Last year, after the Redskins waived him and Bacon returned to Ironton, Ohio, his hometown, he was "Boom Boom" to the hungry throngs who paid good money to watch the 270-pound former all-pro--wearing skin tight shorts and hightops--cocoa butt and airplane spin his opponents under the inglorious lights of professional wrestling. They loved his strength, loved his name; truly, Coy Bacon could have gone places.

"It was exciting to do, so I did it," he said. "I could have made good money if I had pursued it, getting out to Atlanta and on the wrestling tours. But I wanted to play football. That's what brought me here."

Here is with the 1-10 Washington Federals, the worst team in the U.S. Football League. To a 14-year veteran defensive end who was selected to the Pro Bowl three times and played with Los Angeles, San Diego, Cincinnati and Washington, here might seem like nowhere, but Bacon isn't complaining.

"If I didn't love it," he said, "I'd quit. I miss not winning. A losing season's tough, but it's still terrific. I'm enjoying myself. I'm still having fun playing ball.

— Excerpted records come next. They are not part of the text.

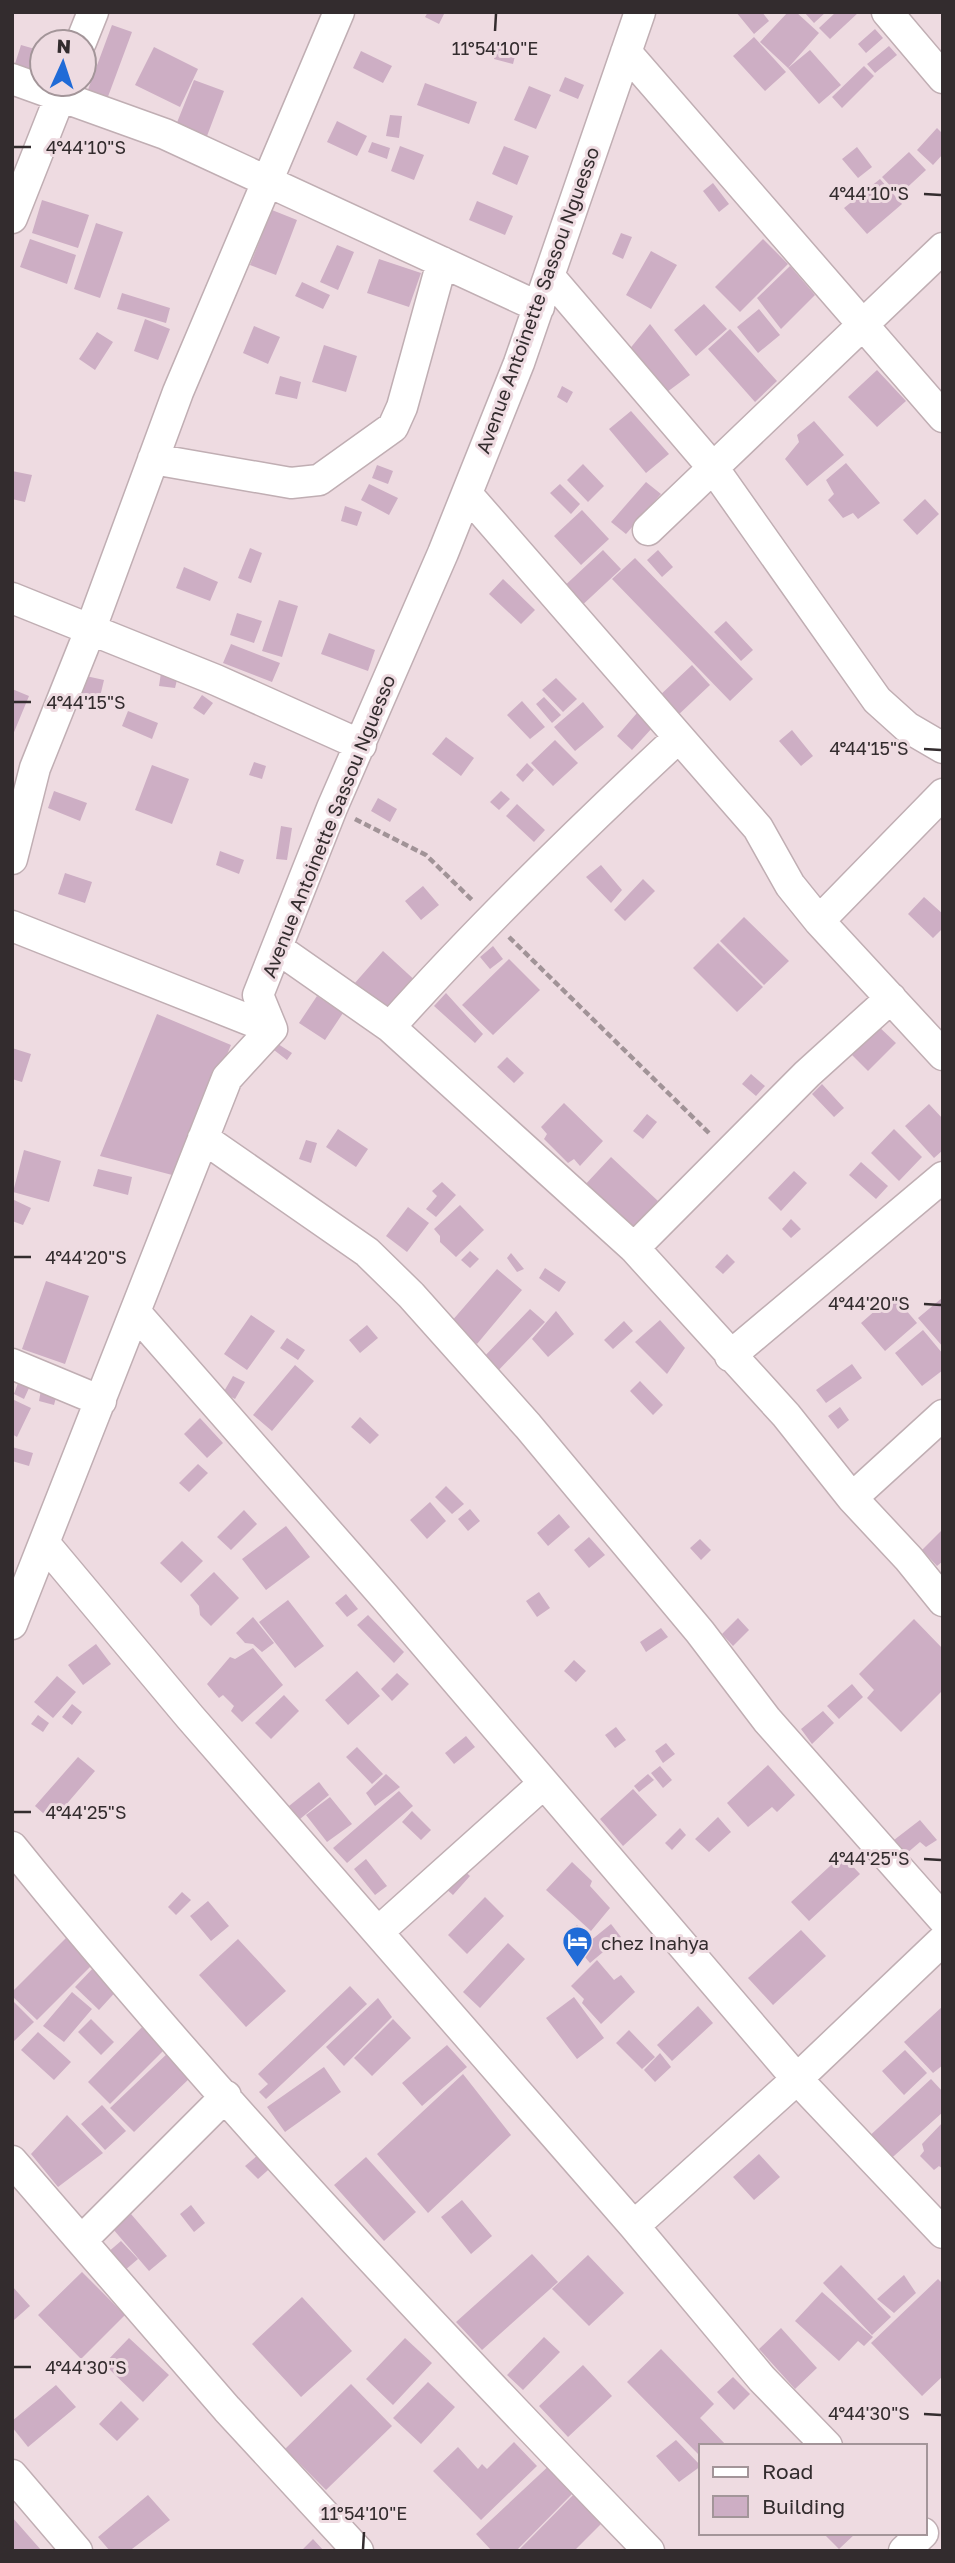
<svg xmlns="http://www.w3.org/2000/svg" width="955" height="2563" viewBox="0 0 955 2563" font-family="'Golos Text',sans-serif">
	<style>
		.building { fill: #cdaec4 }
		.lines { fill: none; stroke-linecap: round; stroke-linejoin: round }
		.minor-casing { stroke: #c0aeb3; stroke-width: 33 }
		.path { stroke: #a19397; stroke-width: 4.5; stroke-dasharray: 7 3.5; stroke-linecap: butt }
		.minor { stroke: #fff; stroke-width: 30 }
		.ticks { fill: none; stroke: #332c2e; stroke-width: 2.5 }
		.labels { text-anchor: middle; dominant-baseline: central; stroke-width: 6; stroke-linejoin: round; paint-order: stroke }
		.street-label { font-size: 19px; fill: #332c2e; stroke: #eedbe1 }
		.poi-label { font-size: 19px; fill: #332c2e; stroke: #eedbe1; text-anchor: start }
		.ticks-label { font-size: 18px; text-anchor: middle; fill: #332c2e; stroke: #eedbe1; stroke-width: 6; stroke-linejoin: round; paint-order: stroke }
	</style>
	<rect width="100%" height="100%" fill="#eedbe1"/>
	<path class="building" d="M428,12H445L439,24L425,17Z
		M736,12H762L769,21L754,34Z
		M788,12H796L819,33L788,68L760,42Z
		M804,12H826L814,23Z
		M836,12H859L830,39L819,28Z
		M112,25L132,32L106,102L86,95Z
		M875,29L883,38L866,53L858,44Z
		M754,37L786,72L765,91L733,56Z
		M498,43L517,48L513,64L494,59Z
		M21,45L42,51V78L13,70Z
		M889,46L897,55L875,73L867,64Z
		M154,47L198,69L180,107L135,85Z
		M810,50L841,85L819,104L788,68Z
		M361,51L392,66L383,83L353,68Z
		M864,66L874,76L842,108L832,97Z
		M565,77L584,85L578,99L559,91Z
		M194,80L224,91L207,136L176,125Z
		M425,83L477,102L469,124L417,105Z
		M529,86L551,95L536,129L514,120Z
		M390,115L402,116L399,138L386,136Z
		M337,121L367,136L357,156L327,142Z
		M937,128L943,134V154L933,165L917,150Z
		M372,142L390,148L387,159L368,152Z
		M400,146L424,155L414,180L391,171Z
		M504,146L529,156L517,185L492,174Z
		M857,147L872,167L858,178L842,159Z
		M909,152L926,170L899,195L882,177Z
		M880,179L902,204L867,234L844,208Z
		M713,183L729,204L719,212L703,191Z
		M42,200L89,215L78,248L32,233Z
		M477,201L513,216L505,235L469,220Z
		M272,210L297,220L276,275L250,265Z
		M96,223L123,232L100,298L74,289Z
		M621,233L632,237L623,259L612,254Z
		M30,239L76,255L67,284L20,267Z
		M763,239L788,264L740,312L715,287Z
		M337,245L354,252L338,290L320,282Z
		M651,251L677,265L651,309L626,295Z
		M379,259L421,273L409,307L367,293Z
		M790,266L815,295L781,329L757,298Z
		M302,282L330,295L323,309L295,296Z
		M122,293L170,308L166,323L117,309Z
		M704,304L727,329L696,356L674,330Z
		M759,309L780,335L758,353L737,327Z
		M145,319L170,329L158,360L134,351Z
		M650,324L690,375L663,395L628,351Z
		M254,326L280,337L268,364L243,353Z
		M730,329L777,381L755,402L708,349Z
		M97,332L113,342L95,370L79,359Z
		M324,345L357,356L346,392L312,382Z
		M877,370L906,401L877,427L848,397Z
		M280,376L301,382L297,399L275,394Z
		M562,386L573,392L567,403L557,397Z
		M631,411L669,454L646,473L609,429Z
		M814,421L844,455L807,486L785,459L799,442L797,435Z
		M846,463L880,503L858,519L853,513L843,518L828,500L834,494L826,480Z
		M583,464L604,486L588,502L567,480Z
		M377,465L393,471L388,484L372,478Z
		M12,471L32,475L25,502L12,499Z
		M646,482L661,494L626,534L611,522Z
		M369,484L398,498L389,515L361,500Z
		M560,484L580,504L571,514L550,493Z
		M925,499L939,514L917,535L903,520Z
		M345,506L362,512L357,526L341,521Z
		M582,510L609,539L581,565L554,536Z
		M250,548L262,553L251,583L238,578Z
		M603,550L621,569L577,610L559,591Z
		M658,550L673,567L662,577L647,560Z
		M635,558L753,679L730,701L612,579Z
		M184,567L218,582L210,601L176,588Z
		M503,579L535,610L521,624L489,594Z
		M279,600L298,606L282,657L262,651Z
		M237,613L262,621L254,643L230,635Z
		M726,621L753,650L741,661L714,632Z
		M329,633L375,650L368,671L321,654Z
		M231,644L280,663L272,682L223,663Z
		M692,665L710,685L676,717L657,698Z
		M161,673L178,676L175,688L159,686Z
		M86,676L104,680L99,701L81,697Z
		M556,678L577,699L563,712L542,690Z
		M12,689L29,696L12,737Z
		M202,695L213,703L204,715L193,708Z
		M544,697L561,715L552,723L536,704Z
		M522,701L545,727L530,739L507,715Z
		M583,702L604,727L575,751L554,727Z
		M128,711L158,723L152,739L122,726Z
		M637,713L653,727L632,750L617,736Z
		M792,730L813,756L801,766L779,741Z
		M446,737L474,758L461,776L432,754Z
		M555,740L578,763L553,786L531,763Z
		M254,762L266,766L262,779L249,775Z
		M527,763L534,770L523,782L516,775Z
		M152,765L189,779L172,824L135,810Z
		M54,791L87,803L80,821L48,808Z
		M501,791L510,799L499,810L490,802Z
		M378,798L397,809L390,822L371,811Z
		M517,804L545,830L534,842L506,816Z
		M281,826L292,828L287,860L276,859Z
		M220,851L244,860L239,874L216,865Z
		M601,865L622,890L611,903L586,877Z
		M65,873L92,882L85,903L58,894Z
		M643,879L655,891L625,921L614,910Z
		M423,886L439,905L421,920L405,901Z
		M924,897L943,914V928L933,938L908,914Z
		M744,917L789,961L764,985L720,941Z
		M718,943L763,987L737,1012L693,968Z
		M493,946L503,959L490,969L480,957Z
		M383,951L419,984L391,1015L354,984Z
		M509,959L540,990L493,1035L462,1005Z
		M446,993L483,1034L475,1043L434,1006Z
		M317,996L343,1013L325,1040L299,1023Z
		M157,1014L231,1045L176,1176L100,1156Z
		M876,1024L896,1043L868,1071L849,1052Z
		M278,1044L292,1053L287,1060L274,1050Z
		M12,1048L31,1054L22,1082L12,1079Z
		M507,1057L524,1073L514,1083L497,1067Z
		M751,1074L765,1086L756,1096L742,1084Z
		M822,1084L844,1108L834,1117L812,1094Z
		M564,1103L603,1141L580,1166L574,1159L568,1163L544,1139L547,1134L541,1127Z
		M929,1104L943,1119V1150L934,1158L905,1126Z
		M647,1114L657,1122L643,1139L633,1131Z
		M338,1129L368,1149L356,1167L326,1147Z
		M894,1129L922,1157L899,1181L871,1153Z
		M306,1140L317,1143L311,1163L299,1159Z
		M24,1150L61,1161L49,1202L13,1192Z
		M611,1157L658,1201L630,1231L583,1187Z
		M861,1162L888,1186L876,1199L849,1175Z
		M98,1169L132,1177L128,1195L93,1186Z
		M794,1171L807,1183L781,1211L768,1198Z
		M442,1182L456,1195L436,1217L426,1209L437,1196L432,1191Z
		M12,1199L31,1208L23,1225L12,1221Z
		M460,1205L484,1230L456,1257L440,1242V1236L434,1229Z
		M408,1207L429,1223L407,1252L386,1236Z
		M791,1219L801,1229L791,1238L782,1229Z
		M470,1251L479,1259L470,1268L461,1260Z
		M511,1253L524,1269L517,1272L507,1258Z
		M727,1254L735,1262L723,1274L715,1267Z
		M545,1268L566,1282L559,1292L539,1278Z
		M497,1269L522,1290L477,1344L451,1322Z
		M46,1281L89,1296L65,1364L22,1349Z
		M893,1295L917,1323L885,1351L861,1323Z
		M942,1298L943,1299V1347L918,1318Z
		M530,1309L545,1322L493,1376L480,1361Z
		M556,1311L574,1334L548,1357L532,1339Z
		M251,1315L275,1331L247,1370L224,1354Z
		M660,1320L685,1348L667,1374L635,1342Z
		M624,1321L633,1331L613,1349L604,1340Z
		M367,1325L378,1338L360,1353L349,1340Z
		M923,1330L943,1354V1370L922,1386L895,1353Z
		M287,1338L305,1350L298,1360L280,1348Z
		M852,1364L862,1378L826,1403L816,1390Z
		M295,1365L314,1381L272,1431L253,1415Z
		M233,1376L245,1382L235,1399L223,1393Z
		M640,1381L663,1405L653,1415L630,1391Z
		M18,1383L29,1388L24,1399L14,1394Z
		M41,1390L57,1394L54,1405L39,1401Z
		M12,1399L31,1408L17,1437L12,1434Z
		M840,1407L849,1420L838,1429L828,1416Z
		M360,1417L379,1435L370,1444L351,1427Z
		M200,1418L223,1443L207,1458L184,1434Z
		M12,1447L33,1453L29,1466L12,1461Z
		M198,1464L208,1473L189,1492L179,1483Z
		M446,1486L464,1504L452,1514L435,1497Z
		M430,1502L446,1521L427,1539L410,1520Z
		M470,1509L480,1521L468,1531L458,1519Z
		M244,1510L257,1524L231,1550L217,1537Z
		M559,1514L570,1527L548,1546L537,1533Z
		M286,1526L310,1557L266,1590L242,1559Z
		M943,1529V1561L937,1566L922,1550Z
		M589,1537L605,1555L589,1568L574,1550Z
		M700,1539L711,1550L701,1560L690,1548Z
		M182,1541L203,1561L181,1583L160,1563Z
		M214,1572L239,1598L211,1626L200,1615L199,1606L190,1595Z
		M539,1592L550,1608L537,1617L526,1601Z
		M346,1594L358,1609L347,1617L335,1603Z
		M288,1600L324,1646L295,1668L259,1622Z
		M368,1615L404,1652L394,1663L357,1625Z
		M253,1617L274,1643L262,1652L253,1644L245,1643L236,1633Z
		M738,1618L749,1630L733,1646L722,1634Z
		M914,1619L943,1649V1690L901,1732L867,1698L874,1690L859,1674Z
		M661,1628L668,1637L646,1652L640,1642Z
		M96,1644L111,1664L83,1685L68,1665Z
		M253,1648L283,1685L242,1722L231,1711L234,1706L223,1695L219,1698L207,1684L230,1657L235,1659Z
		M574,1660L586,1671L576,1682L564,1671Z
		M357,1671L380,1696L348,1725L325,1700Z
		M397,1673L409,1684L392,1701L381,1689Z
		M57,1676L76,1692L53,1718L34,1702Z
		M852,1684L863,1697L839,1719L827,1706Z
		M284,1695L299,1711L271,1739L255,1723Z
		M72,1704L82,1712L72,1725L62,1717Z
		M823,1711L834,1723L812,1744L801,1729Z
		M38,1715L49,1723L43,1732L31,1724Z
		M616,1727L626,1740L615,1748L605,1735Z
		M466,1736L475,1747L454,1764L445,1753Z
		M666,1743L675,1754L663,1763L655,1751Z
		M357,1747L383,1774L372,1784L346,1757Z
		M78,1757L95,1771L52,1821L35,1806Z
		M768,1765L795,1795L777,1812L772,1807L748,1827L727,1803Z
		M660,1766L672,1780L663,1788L651,1773Z
		M386,1774L400,1787L375,1806L366,1793Z
		M648,1774L654,1780L639,1792L634,1786Z
		M319,1782L329,1795L300,1819L289,1806Z
		M633,1789L657,1815L623,1846L600,1819Z
		M399,1791L413,1806L347,1863L333,1848Z
		M330,1797L352,1824L327,1842L306,1815Z
		M412,1811L431,1830L421,1840L402,1822Z
		M718,1817L731,1832L709,1852L695,1839Z
		M920,1820L937,1840L926,1847L920,1842L906,1854L894,1840Z
		M680,1828L686,1835L672,1850L665,1843Z
		M842,1855L860,1874L809,1921L791,1902Z
		M366,1859L387,1886L375,1895L354,1869Z
		M572,1862L592,1881L590,1886L610,1908L591,1931L546,1890Z
		M462,1869L470,1876L453,1895L445,1888Z
		M182,1892L191,1900L176,1915L168,1907Z
		M485,1897L504,1916L467,1954L448,1935Z
		M208,1901L229,1926L211,1941L190,1916Z
		M611,1924L621,1937L590,1963L579,1950Z
		M577,1925L587,1935L576,1947L565,1936Z
		M801,1930L826,1956L773,2005L748,1978Z
		M70,1934L97,1960L37,2020L12,1996V1992Z
		M238,1939L286,1991L246,2027L199,1975Z
		M508,1943L525,1959L480,2008L463,1992Z
		M597,1960L614,1980L621,1975L635,1992L601,2024L582,2003L584,1999L571,1986Z
		M96,1965L120,1987L99,2010L75,1987Z
		M350,1986L367,2004L266,2099L259,2092L268,2084L258,2074Z
		M72,1992L92,2009L64,2042L43,2026Z
		M574,1997L604,2038L577,2059L546,2018Z
		M378,1998L392,2017L344,2066L326,2047Z
		M12,2000L34,2022L12,2043Z
		M698,2006L713,2023L672,2061L657,2045Z
		M943,2006V2065L933,2073L904,2042Z
		M151,2018L174,2040L110,2104L88,2082Z
		M91,2019L114,2042L101,2055L78,2032Z
		M393,2019L411,2038L372,2076L354,2058Z
		M629,2030L655,2057L642,2069L616,2043Z
		M38,2032L71,2062L54,2080L21,2050Z
		M447,2045L467,2067L422,2106L402,2083Z
		M905,2050L927,2073L904,2095L882,2071Z
		M170,2051L193,2075L134,2132L110,2108Z
		M660,2053L671,2067L655,2082L644,2070Z
		M324,2067L341,2092L285,2132L267,2107Z
		M463,2074L511,2135L428,2213L377,2154Z
		M931,2079L943,2092V2112L885,2164L864,2141Z
		M102,2105L126,2131L105,2150L81,2124Z
		M67,2115L103,2153L58,2187L31,2154Z
		M943,2122V2169L939,2166L934,2170L920,2156L924,2151L922,2144Z
		M265,2149L276,2163L258,2179L245,2166Z
		M759,2154L780,2177L754,2200L733,2177Z
		M366,2157L416,2212L384,2241L334,2185Z
		M462,2200L492,2236L471,2254L441,2217Z
		M191,2205L205,2223L194,2232L180,2214Z
		M131,2214L167,2256L149,2271L113,2229Z
		M121,2241L138,2259L124,2271L107,2253Z
		M532,2254L558,2282L482,2350L456,2322Z
		M588,2255L624,2293L589,2326L552,2289Z
		M841,2265L891,2317L872,2335L823,2283Z
		M82,2272L125,2315L81,2359L38,2315Z
		M904,2275L916,2293L894,2313L877,2299Z
		M938,2279L943,2284V2376L922,2396L871,2343Z
		M12,2286L30,2306L14,2320L12,2318Z
		M822,2292L873,2337L864,2346L858,2341L839,2361L795,2321Z
		M302,2297L352,2351L301,2397L252,2344Z
		M781,2328L817,2368L795,2389L759,2349Z
		M544,2337L560,2352L523,2390L507,2375Z
		M129,2338L169,2375L143,2402L104,2364Z
		M405,2338L432,2363L393,2405L366,2379Z
		M661,2349L714,2404L700,2418L727,2446H701V2457L627,2382Z
		M583,2365L612,2396L568,2437L539,2406Z
		M733,2377L750,2394L734,2410L717,2392Z
		M428,2382L455,2407L421,2444L393,2418Z
		M351,2384L392,2426L326,2490L285,2449Z
		M56,2385L76,2407L28,2447L12,2427V2421Z
		M121,2401L139,2419L117,2441L99,2424Z
		M676,2440L701,2466L679,2482L656,2456Z
		M514,2442L537,2466L481,2520L433,2471L458,2447L478,2469L482,2464L487,2469Z
		M553,2462L576,2490L516,2551H492L476,2534Z
		M580,2488L609,2516L574,2551H518Z
		M148,2495L170,2520L132,2549L133,2551H110L98,2537Z
		M12,2517L41,2550L39,2551H12Z
		M823,2533H856L839,2549Z
		M313,2539L324,2551H301Z"/>
	<g class="lines">
		<defs>
			<path id="minor" d="M887,12L943,78
				M81,42L93,12
				M626,52L943,417
				M12,79L165,134L539,307
				M12,218L65,84
				M549,276L714,469L877,700L907,727L943,748
				M153,459L291,483L319,480L393,427L402,407L442,262
				M467,494L758,828L790,885L819,921L943,1055
				M648,530L943,248
				M12,598L216,680L361,745
				M12,859L35,768L91,628L178,392L339,12
				M819,921L943,794
				M12,926L272,1029
				M277,948L390,1027L634,1248L786,1415L852,1498L909,1559L943,1601
				M390,1027C481,925 578,831 678,738
				M203,1138L367,1252L411,1295L528,1426L700,1632L767,1720L943,1919
				M634,1248L807,1074L891,998
				M135,1312L384,1596L797,2079L943,2233
				M730,1356L943,1177
				M12,1364L101,1401
				M852,1498L943,1415
				M45,1544L190,1717L634,2226L762,2379L827,2446
				M12,1624L227,1078L272,1029L258,995L332,808L443,553L519,363L640,12
				M12,1847C211,2093 429,2323 649,2551
				M378,1932L543,1784
				M12,2161L227,2409L358,2551
				M634,2226L797,2079L943,1940
				M82,2240L226,2096
				M12,2475L77,2551
				M904,2551L923,2533"/>
		</defs>
		<use href="#minor" class="minor-casing"/>
		<path class="path" d="M355,819L426,855L473,901
			M509,937L710,1134"/>
		<use href="#minor" class="minor"/>
	</g>
	<path class="ticks" d="M495,31L496,14M14,147H31M924,194L941,195M14,702H31M924,749L941,750M14,1257H31M924,1304L941,1305M14,1812H31M924,1859L941,1860M14,2367H31M924,2414L941,2415M363,2549L364,2532"/>
	<defs>
		<symbol id="hotel-pin" viewBox="-11 -11 22 30"><path d="M0 17L-7.5 6A9.5 9.5 0 1 1 7.5 6Z" fill="#206bd7" stroke="#eedbe1"/><path d="M-6-4.5h1.5V1H6V5H4.5V3h-9V5H-6ZM-4 0a1.8 1.8 0 1 1 3.6 0ZM.5 0V-2.5h3Q6-2.5 6 0Z" fill="#fff"/></symbol>
	</defs>
	<g fill-rule="evenodd">
		<use href="#hotel-pin" x="560" y="1924" width="35" height="47"/>
	</g>
	<g class="labels">
		<g class="street-label">
			<text transform="translate(537 300) rotate(-70)">Avenue Antoinette Sassou Nguesso</text>
			<text transform="translate(328 826) rotate(-68)">Avenue Antoinette Sassou Nguesso</text>
		</g>
		<g class="poi-label">
			<text x="601" y="1942">chez Inahya</text>
		</g>
	</g>
	<g class="ticks-label">
		<text x="495" y="55">11°54'10"E</text>
		<text x="86" y="154">4°44'10"S</text>
		<text x="869" y="200">4°44'10"S</text>
		<text x="86" y="709">4°44'15"S</text>
		<text x="869" y="755">4°44'15"S</text>
		<text x="86" y="1264">4°44'20"S</text>
		<text x="869" y="1310">4°44'20"S</text>
		<text x="86" y="1819">4°44'25"S</text>
		<text x="869" y="1865">4°44'25"S</text>
		<text x="86" y="2374">4°44'30"S</text>
		<text x="869" y="2420">4°44'30"S</text>
		<text x="364" y="2520">11°54'10"E</text>
	</g>
	<rect width="955" height="2563" fill="none" stroke="#332c2e" stroke-width="28"/>
	<rect x="699" y="2444" width="228" height="91" fill="#eedbe1" stroke="#a39599" stroke-width="2"/>
	<rect x="713" y="2467" width="35" height="10" fill="#ffffff" stroke="#a39599" stroke-width="2"/>
	<text x="762" y="2479" font-size="21" fill="#332c2e">Road</text>
	<rect x="713" y="2496" width="35" height="21" fill="#cdaec4" stroke="#a39599" stroke-width="2"/>
	<text x="762" y="2514" font-size="21" fill="#332c2e">Building</text>
	<g transform="translate(63 63) rotate(3)"><circle r="33" fill="#eedbe1" stroke="#a39599" stroke-width="2"/>
	<path d="M0-5L12 26L0 18L-12 26Z" fill="#206bd7"/>
	<text y="-10" font-size="19" font-weight="bold" text-anchor="middle" fill="#332c2e">N</text>
	</g>
</svg>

But, no doubt it could be a lot better if we won."

Bacon didn't graduate from college, didn't get drafted by an NFL club, didn't worry much about it. He played three years at Jackson State before joining the Charleston, W.Va., Rockets of the Continental Football League in 1965.

"All fun and games back then," he said. "Like most of the guys here, I wasn't so sure I understood what the game was, what I was getting into. You go around to different cities and knock heads and have a good time. You play ball and everything is good."

Unlike the thousands who watch him play each week, the wrestling fans never accused Coy Bacon of being fossilized. He won some and lost some; his wheels ran true; he roared and writhed and celebrated in his benign war of make-believe. But no more. Although he refuses to say whether body slams and headlocks pain as much as being bowled over by a pulling offensive guard, no hurt is greater than the defeats he's suffered through week after week.

Bacon said, "The problem with our team is that we're so young. It's nothing at all similar to the NFL because there are not many veterans around. The players here need the chance and the time to grow up."

Bacon ranks third on the team with 34 tackles. He has 27 assists and is second to tackle Robert Barber in sacks with 4 1/2.

"I'd say our biggest downfall has been youth," he said, his voice bowing to a near whisper. "Most of the guys here are not mature enough to know what's taking place in this life. What we need to do is stop losing and end the season on a good note. We need to learn how to play with pride."

Washington traded defensive end Drew Taylor yesterday to the Birmingham Stallions for undisclosed future draft choices. Taylor, who played five years in the Canadian Football League, started seven games this year for the Federals. He missed last week's game against Oakland with an ankle injury.